The approach translates into recognizable assets inside and outside the company. Internally, it shows up in a refreshed culture platform, Inspire, Serve, Grow, that modernizes the founders' 90-year-old vision and is used to recognize team members for their performance and leadership behaviors. Externally, it shows up in the recently expanded paint-out partnerships with Team Penske NASCAR driver Ryan Blaney, the rollout of the modernized Advance Rewards loyalty program, and launch of ARGOS, their new owned oil and fluids brand. The proof points often arrive from unexpected places. Ducouer points to a recent LinkedIn article from O'Kelly, a U.S. Army veteran, on the transition out of military service, where the engagement numbers are strong, but the real signal comes when somebody important to the CEO reaches out personally to say the piece moves them. That kind of feedback is what no dashboard captures.
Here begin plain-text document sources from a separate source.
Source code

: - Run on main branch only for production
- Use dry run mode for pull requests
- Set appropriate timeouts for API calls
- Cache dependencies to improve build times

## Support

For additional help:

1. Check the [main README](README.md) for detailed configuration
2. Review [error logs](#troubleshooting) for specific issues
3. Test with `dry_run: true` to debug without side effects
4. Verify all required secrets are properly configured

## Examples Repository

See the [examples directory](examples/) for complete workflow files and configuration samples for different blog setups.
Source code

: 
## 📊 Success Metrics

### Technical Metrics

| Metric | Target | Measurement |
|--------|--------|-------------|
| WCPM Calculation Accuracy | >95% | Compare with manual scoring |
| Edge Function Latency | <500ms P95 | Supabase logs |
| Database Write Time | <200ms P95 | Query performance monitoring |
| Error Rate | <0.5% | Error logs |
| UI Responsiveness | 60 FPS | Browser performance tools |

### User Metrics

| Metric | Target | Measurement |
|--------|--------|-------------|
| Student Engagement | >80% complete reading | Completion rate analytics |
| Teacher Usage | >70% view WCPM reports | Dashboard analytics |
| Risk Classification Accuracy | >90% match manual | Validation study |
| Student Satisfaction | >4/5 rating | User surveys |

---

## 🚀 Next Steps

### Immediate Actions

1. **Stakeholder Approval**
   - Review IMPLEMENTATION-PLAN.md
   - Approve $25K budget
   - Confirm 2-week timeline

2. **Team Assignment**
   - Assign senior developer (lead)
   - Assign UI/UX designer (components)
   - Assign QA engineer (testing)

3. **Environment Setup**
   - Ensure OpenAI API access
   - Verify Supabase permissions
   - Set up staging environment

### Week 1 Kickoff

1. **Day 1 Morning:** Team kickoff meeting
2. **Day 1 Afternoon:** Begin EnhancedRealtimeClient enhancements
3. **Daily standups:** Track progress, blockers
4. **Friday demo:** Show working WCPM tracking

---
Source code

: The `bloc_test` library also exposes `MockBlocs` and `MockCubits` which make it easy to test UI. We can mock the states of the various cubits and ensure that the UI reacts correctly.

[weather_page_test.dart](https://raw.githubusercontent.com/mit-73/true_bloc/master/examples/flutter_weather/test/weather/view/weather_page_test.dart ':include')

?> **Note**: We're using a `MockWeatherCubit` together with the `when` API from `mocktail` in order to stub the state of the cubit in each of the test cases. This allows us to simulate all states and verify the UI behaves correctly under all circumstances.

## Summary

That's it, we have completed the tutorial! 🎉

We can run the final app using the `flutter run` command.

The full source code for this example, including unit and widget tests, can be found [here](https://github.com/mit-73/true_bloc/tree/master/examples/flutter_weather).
"You could look at spreadsheets, numbers, open rates, click rates, views, and engagement, and we do look at all of that. But what often drives us to feel successful are the anecdotes and the person-to-person feedback. A lot of the time, we pair the numbers and data on a spreadsheet with just talking to people," she says.

Inside the circle

All of it depends on the senior comms leader having a seat at the table. The editorial approach, the AI-assisted drafting, and the earned-media playbook only compound when comms is in the room where strategy is set, early enough to shape the story before it goes public. Without that seat, blind spots multiply, and the messaging lags the actual business.

Earning that seat is a matter of making the business case. It is not a personal perk. It is an input that changes what the comms team can produce on the other end.

"Communications leaders help the success of the business by being a thought partner for leadership, not a note taker. If you give people the why, it helps for you to know information early or sit in the meetings that can have a greater impact," Ducouer says.

That case is easier to make when the work itself keeps delivering. For Ducouer, a corporate comeback is exactly the kind of environment where the comms function gets to demonstrate why it belongs at the executive table. The pace of change, the audience scrutiny, and the need for message discipline all raise the stakes on getting communications right. "In the middle of a comeback, what a great time to be in communications. I'm really excited about the go-forward story we're telling at Advance," she says.